■ What you are asked to do:
Return the text of every item below, copying each line word for word without any changes.

■ Extracted material:

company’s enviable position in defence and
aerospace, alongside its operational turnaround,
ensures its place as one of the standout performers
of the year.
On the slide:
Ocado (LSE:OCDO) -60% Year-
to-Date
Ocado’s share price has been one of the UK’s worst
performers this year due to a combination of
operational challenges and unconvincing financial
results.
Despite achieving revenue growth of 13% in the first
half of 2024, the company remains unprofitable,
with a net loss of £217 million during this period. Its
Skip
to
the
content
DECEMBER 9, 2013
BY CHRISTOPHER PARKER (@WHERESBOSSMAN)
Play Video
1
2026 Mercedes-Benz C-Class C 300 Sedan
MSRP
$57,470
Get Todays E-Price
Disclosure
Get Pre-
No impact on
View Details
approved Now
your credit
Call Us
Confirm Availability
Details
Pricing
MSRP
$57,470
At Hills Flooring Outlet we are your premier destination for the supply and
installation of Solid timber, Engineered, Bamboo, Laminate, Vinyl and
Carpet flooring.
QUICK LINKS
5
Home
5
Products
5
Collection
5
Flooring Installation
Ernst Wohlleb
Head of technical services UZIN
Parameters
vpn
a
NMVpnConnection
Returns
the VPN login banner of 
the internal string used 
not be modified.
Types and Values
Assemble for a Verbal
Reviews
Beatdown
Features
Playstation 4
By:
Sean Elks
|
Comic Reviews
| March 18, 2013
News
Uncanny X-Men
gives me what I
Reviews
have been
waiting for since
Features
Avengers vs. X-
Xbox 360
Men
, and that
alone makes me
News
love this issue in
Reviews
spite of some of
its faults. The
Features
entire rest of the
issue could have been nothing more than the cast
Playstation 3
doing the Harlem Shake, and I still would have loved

■ Your solution:
company’s enviable position in defence and
aerospace, alongside its operational turnaround,
ensures its place as one of the standout performers
of the year.
On the slide:
Ocado (LSE:OCDO) -60% Year-
to-Date
Ocado’s share price has been one of the UK’s worst
performers this year due to a combination of
operational challenges and unconvincing financial
results.
Despite achieving revenue growth of 13% in the first
half of 2024, the company remains unprofitable,
with a net loss of £217 million during this period. Its
Skip
to
the
content
DECEMBER 9, 2013
BY CHRISTOPHER PARKER (@WHERESBOSSMAN)
Play Video
1
2026 Mercedes-Benz C-Class C 300 Sedan
MSRP
$57,470
Get Todays E-Price
Disclosure
Get Pre-
No impact on
View Details
approved Now
your credit
Call Us
Confirm Availability
Details
Pricing
MSRP
$57,470
At Hills Flooring Outlet we are your premier destination for the supply and
installation of Solid timber, Engineered, Bamboo, Laminate, Vinyl and
Carpet flooring.
QUICK LINKS
5
Home
5
Products
5
Collection
5
Flooring Installation
Ernst Wohlleb
Head of technical services UZIN
Parameters
vpn
a
NMVpnConnection
Returns
the VPN login banner of 
the internal string used 
not be modified.
Types and Values
Assemble for a Verbal
Reviews
Beatdown
Features
Playstation 4
By:
Sean Elks
|
Comic Reviews
| March 18, 2013
News
Uncanny X-Men
gives me what I
Reviews
have been
waiting for since
Features
Avengers vs. X-
Xbox 360
Men
, and that
alone makes me
News
love this issue in
Reviews
spite of some of
its faults. The
Features
entire rest of the
issue could have been nothing more than the cast
Playstation 3
doing the Harlem Shake, and I still would have loved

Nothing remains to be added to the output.